Araweelo News Network.

Jan Egeland, criticized the aid agencies for the situation being monitored, according to a statement

Oslo (ANN)-Three months after the war in Ethiopia’s Tigray region, an unpredictable humanitarian catastrophe is turning into a state of war and isolation.

Aid agencies and human rights groups are sounding the alarm, worrying about the lives of millions of unaccounted for people living in Tigray. because they argue that since the invasion of the region there has been a lack of basic services and a lack of telecommunications, internet, travel and access to relief supplies.

Jan Egeland, secretary general of the Norwegian Refugee Council (NRC) and a Norwegian diplomat, political scientist, humanitarian leader and former Labor Party, dismissed the situation in the region and said it was a blatant lie to say that aid was growing in Tigray. Ethiopia.The statement read as follows.


Jan Egeland, criticized the aid agencies for the situation being monitored, according to a statement from the Norwegian Refugee Council.

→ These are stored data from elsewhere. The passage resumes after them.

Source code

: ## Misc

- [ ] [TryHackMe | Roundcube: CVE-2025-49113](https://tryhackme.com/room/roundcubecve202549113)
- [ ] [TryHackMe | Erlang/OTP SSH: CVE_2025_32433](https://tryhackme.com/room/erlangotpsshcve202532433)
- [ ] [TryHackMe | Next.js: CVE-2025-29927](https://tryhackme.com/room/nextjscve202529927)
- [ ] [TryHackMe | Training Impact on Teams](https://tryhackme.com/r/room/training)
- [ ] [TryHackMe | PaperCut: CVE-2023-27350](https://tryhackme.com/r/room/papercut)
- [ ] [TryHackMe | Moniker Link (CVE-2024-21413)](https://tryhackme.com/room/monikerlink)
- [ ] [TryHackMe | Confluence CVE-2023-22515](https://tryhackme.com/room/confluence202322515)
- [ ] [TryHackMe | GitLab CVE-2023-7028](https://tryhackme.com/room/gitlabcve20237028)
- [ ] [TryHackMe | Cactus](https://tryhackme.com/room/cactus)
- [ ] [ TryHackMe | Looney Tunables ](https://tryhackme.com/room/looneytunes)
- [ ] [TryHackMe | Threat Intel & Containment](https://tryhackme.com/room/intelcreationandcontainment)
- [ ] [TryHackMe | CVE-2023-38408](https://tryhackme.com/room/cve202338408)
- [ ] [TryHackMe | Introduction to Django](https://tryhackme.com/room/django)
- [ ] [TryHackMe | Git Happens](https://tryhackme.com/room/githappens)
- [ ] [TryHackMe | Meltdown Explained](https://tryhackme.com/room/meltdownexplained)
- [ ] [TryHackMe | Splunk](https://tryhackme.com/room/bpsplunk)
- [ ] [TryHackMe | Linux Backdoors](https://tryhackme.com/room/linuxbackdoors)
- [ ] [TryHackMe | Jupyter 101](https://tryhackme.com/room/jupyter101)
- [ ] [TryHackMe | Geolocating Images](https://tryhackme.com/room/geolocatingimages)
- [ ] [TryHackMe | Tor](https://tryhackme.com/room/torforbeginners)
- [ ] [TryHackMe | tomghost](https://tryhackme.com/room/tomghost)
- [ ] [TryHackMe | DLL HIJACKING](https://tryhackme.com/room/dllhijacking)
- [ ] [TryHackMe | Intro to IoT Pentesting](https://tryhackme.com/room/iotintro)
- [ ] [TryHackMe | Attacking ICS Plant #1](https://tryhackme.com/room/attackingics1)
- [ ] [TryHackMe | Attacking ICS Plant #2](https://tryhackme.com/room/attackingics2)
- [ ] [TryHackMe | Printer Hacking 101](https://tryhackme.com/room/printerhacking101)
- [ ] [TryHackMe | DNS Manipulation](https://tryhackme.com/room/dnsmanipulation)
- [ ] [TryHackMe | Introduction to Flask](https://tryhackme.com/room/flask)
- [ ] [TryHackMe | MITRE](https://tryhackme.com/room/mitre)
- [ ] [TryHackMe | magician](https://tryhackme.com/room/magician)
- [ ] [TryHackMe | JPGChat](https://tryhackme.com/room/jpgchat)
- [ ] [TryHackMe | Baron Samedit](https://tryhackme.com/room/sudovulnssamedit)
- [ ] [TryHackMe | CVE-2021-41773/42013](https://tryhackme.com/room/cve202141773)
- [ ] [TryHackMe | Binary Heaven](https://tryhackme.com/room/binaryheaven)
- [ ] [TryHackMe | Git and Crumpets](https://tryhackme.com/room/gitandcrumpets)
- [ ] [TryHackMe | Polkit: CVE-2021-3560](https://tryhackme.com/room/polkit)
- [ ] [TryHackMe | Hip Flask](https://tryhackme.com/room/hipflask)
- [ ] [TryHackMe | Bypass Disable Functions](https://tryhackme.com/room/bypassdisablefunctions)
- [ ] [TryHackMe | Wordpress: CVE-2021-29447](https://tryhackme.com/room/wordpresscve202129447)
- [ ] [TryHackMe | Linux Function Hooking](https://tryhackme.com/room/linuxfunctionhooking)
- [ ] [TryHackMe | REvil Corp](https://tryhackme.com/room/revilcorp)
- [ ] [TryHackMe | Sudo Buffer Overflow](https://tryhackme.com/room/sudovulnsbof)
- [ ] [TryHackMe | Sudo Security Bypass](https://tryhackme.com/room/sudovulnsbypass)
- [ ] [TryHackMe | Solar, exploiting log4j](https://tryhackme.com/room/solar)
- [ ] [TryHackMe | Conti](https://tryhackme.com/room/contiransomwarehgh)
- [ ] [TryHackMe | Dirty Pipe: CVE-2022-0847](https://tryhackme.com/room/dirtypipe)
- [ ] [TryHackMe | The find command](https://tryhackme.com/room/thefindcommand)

“Reacting to the persistent humanitarian access challenges into Tigray, Secretary General of the Norwegian Refugee Council (NRC) Jan Egeland, said:

The statement read as follows

“In all my years as an aid worker, I have rarely seen a humanitarian response so impeded and unable to deliver in response for so long, to so many with such pressing needs. As an international community, we are clearly failing to deliver against the humanitarian imperative we are facing.

Twelve weeks since the fighting began, the basic elements of a response on the scale needed are still not in place. It is false to say that aid is increasingly getting through. Aid has only gone to the places with little conflict and more limited needs and is not keeping pace with the humanitarian crisis as it inevitably grows over time. Millions of women, children and men, including refugees, are in a truly desperate situation, suffering alone without aid or protection.

We know this can change overnight. The government has in the past consistently proven that it can effectively coordinate the delivery of aid at the scale needed in many other parts of Ethiopia and we believe it can do so again. I strongly urge all authorities to do whatever it takes to enable unrestricted and unconditional access to those most in need, regardless of their locations.

The entire aid sector, NRC included, must also recognise our failure to define the scale of the crisis, to respond early, to coordinate and to speak out – all of which has crippled the collective response.

We must all act now and play our part to ensure aid reaches the millions of people suffering in Tigray.”